Yaz ne çabuk geçti. Eylül ayı da sona eriyor, ağaçlar ve çalılar inanılmaz canlı renklere bürünüyor.
Henüz don olmadı, günler sıcak ama geceler serin. Çiçeklerim sürekli yağmur ve nemden dolayı solmuş durumda. Bu bahar çiçek tarhlarımı kökten değiştirip yeni çok yıllık bitkiler ve çalılar dikmeyi hayal ediyorum. Çok yakında yıllık bitkileri söküp çiçek tarhlarını planlamaya başlayacağım.
Bu arada yeni yere laleler diktim. Eskiden ilkbaharda oraya ev sardunyaları dikerdim ama onları çoktan söküp eve götürdüm.
Saksılardaki alçak kadife çiçeklerini ise farklı bir yere taşıdım. Şimdi çiçek tarhlarından birinin ön planında küçük bir lale tarlası olacak.
Yıllarca lalelerimi sökmedim ve hepsi solana kadar bekledim.

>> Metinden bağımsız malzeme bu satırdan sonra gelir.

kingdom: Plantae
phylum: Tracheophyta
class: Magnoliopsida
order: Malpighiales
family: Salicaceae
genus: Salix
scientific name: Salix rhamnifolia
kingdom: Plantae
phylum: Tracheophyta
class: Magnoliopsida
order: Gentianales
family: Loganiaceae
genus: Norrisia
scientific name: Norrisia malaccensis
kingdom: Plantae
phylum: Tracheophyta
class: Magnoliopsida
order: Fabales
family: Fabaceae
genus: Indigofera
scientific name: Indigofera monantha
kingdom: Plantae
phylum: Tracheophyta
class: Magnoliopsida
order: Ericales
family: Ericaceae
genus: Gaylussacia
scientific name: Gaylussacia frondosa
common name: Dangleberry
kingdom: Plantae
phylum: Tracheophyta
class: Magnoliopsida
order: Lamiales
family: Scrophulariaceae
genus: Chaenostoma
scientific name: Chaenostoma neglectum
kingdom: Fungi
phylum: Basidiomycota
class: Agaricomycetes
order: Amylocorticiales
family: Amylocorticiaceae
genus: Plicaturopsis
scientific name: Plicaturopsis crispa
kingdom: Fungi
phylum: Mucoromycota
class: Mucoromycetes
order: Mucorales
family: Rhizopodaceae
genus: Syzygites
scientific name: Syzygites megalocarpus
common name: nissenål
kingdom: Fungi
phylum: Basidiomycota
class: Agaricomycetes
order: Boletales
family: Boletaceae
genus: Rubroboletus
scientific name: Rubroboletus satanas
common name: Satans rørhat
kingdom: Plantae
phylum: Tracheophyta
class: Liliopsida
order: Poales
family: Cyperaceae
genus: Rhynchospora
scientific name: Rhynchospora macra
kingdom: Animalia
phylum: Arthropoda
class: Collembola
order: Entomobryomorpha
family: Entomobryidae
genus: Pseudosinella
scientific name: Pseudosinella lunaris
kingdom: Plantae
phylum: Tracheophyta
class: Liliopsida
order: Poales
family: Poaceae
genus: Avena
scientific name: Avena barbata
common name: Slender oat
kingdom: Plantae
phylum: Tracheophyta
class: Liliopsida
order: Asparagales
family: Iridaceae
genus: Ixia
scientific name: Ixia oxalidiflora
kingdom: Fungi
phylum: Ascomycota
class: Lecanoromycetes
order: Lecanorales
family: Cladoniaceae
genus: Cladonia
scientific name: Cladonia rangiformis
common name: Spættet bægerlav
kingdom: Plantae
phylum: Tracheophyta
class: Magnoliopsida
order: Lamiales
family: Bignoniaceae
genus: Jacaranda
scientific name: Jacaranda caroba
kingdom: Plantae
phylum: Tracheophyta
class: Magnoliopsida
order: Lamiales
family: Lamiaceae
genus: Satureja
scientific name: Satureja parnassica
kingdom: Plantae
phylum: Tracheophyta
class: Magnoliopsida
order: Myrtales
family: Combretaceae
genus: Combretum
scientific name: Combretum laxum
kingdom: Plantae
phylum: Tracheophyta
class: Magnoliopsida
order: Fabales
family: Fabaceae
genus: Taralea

Geçen sonbaharda üç yeni çeşit diktim ve mayıs ortasından beri çiçekleriyle yazlığımızı süslüyorlar.
Yazın yaprakları solup kurumaya başladığında, onları söküp yıkadım, iyice kuruttum ve ekim zamanına kadar bir kutuda sakladım. Eski lalelerimi de söktüm; çürümüş oldukları için bazı soğanlarını hemen atmak zorunda kaldım.
Eylül ayının başında iki çeşit lale daha aldım: Bir tanesi sapında 2-3 çiçek olacak turuncu çok çiçekli olanı, diğeri ise iri çiçekli sarı olanı.
Dikimden önce bütün soğanları inceledim; üç çeşidin soğanları sağlam ve lekesizdi.
Ve eski olanların hepsi lekeli, yumrularında küflü ezikler var.
Ben daha az benekli olanları seçip, çiçek yatağının kenarına ayrı bir yere dikeceğim.
İki yeni çeşidin soğanları büyük, sert ve sağlıklı, ancak sadece bir sarı lale soğanı yumuşaktı ve onu attım.
Laleleri yarım saat kadar pembe potasyum permanganat solüsyonunda beklettim.
Toprağı önceden kazdım, fitosporinle suladım, iyice çürümüş gübre ve kül ekledim, dibine de kuru kum koydum. Her lale çeşidini, her biri üç soğan derinliğinde bir çukura diktim ve çukurlara hafifçe kül serptim.
Üzerlerini daha sonra bir kat humusla kaplayacağım. Krasnoyarsk'ta her gün yağmur yağdığı için bitkileri sulamadım. Umarım laleler kışı sağlıklı geçirir ve ilkbaharda çiçeklerinin tadını çıkarırız.